··· Records for the task ···

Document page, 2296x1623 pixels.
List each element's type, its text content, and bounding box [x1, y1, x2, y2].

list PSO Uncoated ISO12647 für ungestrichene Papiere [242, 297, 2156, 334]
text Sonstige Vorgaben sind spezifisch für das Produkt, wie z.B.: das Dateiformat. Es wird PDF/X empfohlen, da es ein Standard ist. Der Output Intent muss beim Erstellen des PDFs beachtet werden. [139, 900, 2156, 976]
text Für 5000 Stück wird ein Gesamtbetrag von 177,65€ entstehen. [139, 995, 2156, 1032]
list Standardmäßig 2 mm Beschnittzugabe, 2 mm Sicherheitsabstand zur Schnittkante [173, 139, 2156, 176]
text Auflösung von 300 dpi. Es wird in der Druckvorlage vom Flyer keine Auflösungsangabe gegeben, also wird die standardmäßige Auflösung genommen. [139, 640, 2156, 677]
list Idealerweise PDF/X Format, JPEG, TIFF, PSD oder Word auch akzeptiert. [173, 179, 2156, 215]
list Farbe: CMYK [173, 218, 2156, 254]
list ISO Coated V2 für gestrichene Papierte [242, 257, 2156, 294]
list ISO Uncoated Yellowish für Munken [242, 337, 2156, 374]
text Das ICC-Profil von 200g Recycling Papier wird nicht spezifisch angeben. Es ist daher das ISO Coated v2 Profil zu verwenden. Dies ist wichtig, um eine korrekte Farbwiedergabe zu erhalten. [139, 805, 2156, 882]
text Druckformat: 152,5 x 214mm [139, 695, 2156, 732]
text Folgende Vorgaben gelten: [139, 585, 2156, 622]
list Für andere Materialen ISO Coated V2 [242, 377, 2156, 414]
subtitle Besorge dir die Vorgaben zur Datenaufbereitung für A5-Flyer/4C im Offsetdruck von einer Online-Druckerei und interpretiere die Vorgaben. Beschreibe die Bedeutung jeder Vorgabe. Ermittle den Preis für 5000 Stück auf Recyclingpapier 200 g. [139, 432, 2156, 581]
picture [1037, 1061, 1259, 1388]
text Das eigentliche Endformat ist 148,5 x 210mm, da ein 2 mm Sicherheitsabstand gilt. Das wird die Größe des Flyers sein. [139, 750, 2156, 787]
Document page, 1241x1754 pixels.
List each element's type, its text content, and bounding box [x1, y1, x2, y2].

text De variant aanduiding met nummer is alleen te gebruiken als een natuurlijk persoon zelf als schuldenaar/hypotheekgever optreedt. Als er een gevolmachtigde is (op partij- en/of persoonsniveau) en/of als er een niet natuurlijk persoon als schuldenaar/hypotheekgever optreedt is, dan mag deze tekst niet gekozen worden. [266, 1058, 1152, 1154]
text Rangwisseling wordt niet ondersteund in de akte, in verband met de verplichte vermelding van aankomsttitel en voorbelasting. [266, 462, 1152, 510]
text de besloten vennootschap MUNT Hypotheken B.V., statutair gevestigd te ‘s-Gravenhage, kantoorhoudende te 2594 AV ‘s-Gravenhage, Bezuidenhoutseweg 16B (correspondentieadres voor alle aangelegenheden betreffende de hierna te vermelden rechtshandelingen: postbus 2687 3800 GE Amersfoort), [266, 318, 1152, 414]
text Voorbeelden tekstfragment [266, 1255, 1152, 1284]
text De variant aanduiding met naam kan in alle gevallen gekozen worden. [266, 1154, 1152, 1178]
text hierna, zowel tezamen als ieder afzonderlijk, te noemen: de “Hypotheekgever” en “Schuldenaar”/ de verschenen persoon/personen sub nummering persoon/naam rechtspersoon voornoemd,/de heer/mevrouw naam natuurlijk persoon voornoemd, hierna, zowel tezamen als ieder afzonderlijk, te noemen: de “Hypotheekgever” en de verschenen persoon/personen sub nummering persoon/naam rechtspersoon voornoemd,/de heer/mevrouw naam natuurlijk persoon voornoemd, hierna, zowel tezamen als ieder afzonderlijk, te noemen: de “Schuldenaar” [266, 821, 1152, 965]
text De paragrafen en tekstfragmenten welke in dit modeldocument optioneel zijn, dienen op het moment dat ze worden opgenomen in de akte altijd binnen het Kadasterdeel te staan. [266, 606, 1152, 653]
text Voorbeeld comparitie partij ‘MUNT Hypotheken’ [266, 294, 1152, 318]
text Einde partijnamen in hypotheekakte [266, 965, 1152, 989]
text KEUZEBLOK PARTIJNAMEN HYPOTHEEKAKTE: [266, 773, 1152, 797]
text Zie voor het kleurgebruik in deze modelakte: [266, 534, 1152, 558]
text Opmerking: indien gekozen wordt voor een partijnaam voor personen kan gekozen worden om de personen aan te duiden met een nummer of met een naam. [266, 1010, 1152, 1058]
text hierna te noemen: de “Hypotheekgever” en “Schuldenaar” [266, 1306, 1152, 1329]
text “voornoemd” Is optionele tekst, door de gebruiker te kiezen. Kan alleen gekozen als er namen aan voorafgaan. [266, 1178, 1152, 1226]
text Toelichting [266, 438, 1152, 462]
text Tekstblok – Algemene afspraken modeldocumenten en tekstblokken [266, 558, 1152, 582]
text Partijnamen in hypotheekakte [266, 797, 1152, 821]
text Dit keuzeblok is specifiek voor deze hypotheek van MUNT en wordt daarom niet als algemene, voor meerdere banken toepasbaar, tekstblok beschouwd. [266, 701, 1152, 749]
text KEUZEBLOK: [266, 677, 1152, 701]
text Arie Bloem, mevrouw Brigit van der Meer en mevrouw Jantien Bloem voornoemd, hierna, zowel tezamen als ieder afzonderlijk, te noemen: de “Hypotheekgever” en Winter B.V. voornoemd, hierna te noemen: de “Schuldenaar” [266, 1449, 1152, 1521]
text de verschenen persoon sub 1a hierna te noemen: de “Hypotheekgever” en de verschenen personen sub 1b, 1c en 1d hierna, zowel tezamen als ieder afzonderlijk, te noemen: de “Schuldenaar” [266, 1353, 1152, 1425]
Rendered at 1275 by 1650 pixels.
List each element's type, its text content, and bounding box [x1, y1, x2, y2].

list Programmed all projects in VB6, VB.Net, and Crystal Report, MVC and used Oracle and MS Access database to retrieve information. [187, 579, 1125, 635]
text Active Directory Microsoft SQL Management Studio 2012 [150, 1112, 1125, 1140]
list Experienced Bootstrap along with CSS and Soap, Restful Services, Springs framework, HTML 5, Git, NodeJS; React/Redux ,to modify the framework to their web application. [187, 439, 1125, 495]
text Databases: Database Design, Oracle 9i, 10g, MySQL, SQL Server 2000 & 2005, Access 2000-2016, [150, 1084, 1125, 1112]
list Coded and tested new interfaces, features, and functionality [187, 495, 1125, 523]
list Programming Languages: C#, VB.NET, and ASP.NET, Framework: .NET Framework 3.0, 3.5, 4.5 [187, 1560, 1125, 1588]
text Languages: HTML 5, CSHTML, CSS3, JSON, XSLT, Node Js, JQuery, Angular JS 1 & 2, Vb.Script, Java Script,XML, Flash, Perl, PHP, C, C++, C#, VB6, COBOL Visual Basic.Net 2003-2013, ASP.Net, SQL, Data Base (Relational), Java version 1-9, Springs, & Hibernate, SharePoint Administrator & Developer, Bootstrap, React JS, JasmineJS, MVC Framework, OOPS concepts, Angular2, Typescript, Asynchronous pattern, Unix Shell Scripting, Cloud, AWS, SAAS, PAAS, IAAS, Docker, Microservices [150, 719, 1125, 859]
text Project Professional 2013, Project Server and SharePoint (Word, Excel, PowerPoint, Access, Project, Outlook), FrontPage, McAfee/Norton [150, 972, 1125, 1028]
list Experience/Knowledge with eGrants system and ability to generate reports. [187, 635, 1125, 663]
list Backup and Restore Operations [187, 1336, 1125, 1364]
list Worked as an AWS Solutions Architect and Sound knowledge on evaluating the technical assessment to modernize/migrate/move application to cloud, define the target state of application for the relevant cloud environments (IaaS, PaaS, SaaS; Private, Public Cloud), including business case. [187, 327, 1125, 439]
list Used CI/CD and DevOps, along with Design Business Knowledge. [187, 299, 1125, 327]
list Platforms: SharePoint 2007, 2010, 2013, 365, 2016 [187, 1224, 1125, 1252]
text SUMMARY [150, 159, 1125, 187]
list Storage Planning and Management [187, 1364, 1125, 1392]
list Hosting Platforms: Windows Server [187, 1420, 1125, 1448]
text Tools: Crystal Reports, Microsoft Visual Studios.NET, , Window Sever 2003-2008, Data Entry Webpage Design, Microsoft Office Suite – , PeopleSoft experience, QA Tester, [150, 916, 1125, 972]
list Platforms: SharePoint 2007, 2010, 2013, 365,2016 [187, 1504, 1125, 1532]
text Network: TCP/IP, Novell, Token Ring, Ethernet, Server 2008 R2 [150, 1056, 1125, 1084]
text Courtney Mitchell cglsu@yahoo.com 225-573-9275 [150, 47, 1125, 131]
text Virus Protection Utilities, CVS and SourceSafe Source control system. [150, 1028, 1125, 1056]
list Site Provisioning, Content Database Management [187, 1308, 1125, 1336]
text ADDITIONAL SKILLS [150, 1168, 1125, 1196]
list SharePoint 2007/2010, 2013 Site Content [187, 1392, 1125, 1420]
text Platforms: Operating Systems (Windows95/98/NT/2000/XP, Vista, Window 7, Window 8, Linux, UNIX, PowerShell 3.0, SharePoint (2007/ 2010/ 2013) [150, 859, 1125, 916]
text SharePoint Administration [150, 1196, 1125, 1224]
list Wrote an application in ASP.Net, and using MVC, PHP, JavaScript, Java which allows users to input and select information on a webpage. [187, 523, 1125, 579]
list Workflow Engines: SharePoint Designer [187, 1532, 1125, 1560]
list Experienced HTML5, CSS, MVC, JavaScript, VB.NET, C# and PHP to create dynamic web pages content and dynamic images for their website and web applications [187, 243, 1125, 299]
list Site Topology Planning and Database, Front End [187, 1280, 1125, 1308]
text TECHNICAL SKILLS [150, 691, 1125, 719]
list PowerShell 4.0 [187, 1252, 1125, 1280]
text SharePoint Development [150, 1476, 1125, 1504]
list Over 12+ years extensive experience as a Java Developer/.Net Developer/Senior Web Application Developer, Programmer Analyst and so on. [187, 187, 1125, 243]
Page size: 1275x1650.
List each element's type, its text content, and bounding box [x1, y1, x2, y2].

···

**Exercise:**
Show the lines above with "Microsoft".

**Solution below:**
text Active Directory Microsoft SQL Management Studio 2012 [150, 1112, 1125, 1140]
text Tools: Crystal Reports, Microsoft Visual Studios.NET, , Window Sever 2003-2008, Data Entry Webpage Design, Microsoft Office Suite – , PeopleSoft experience, QA Tester, [150, 916, 1125, 972]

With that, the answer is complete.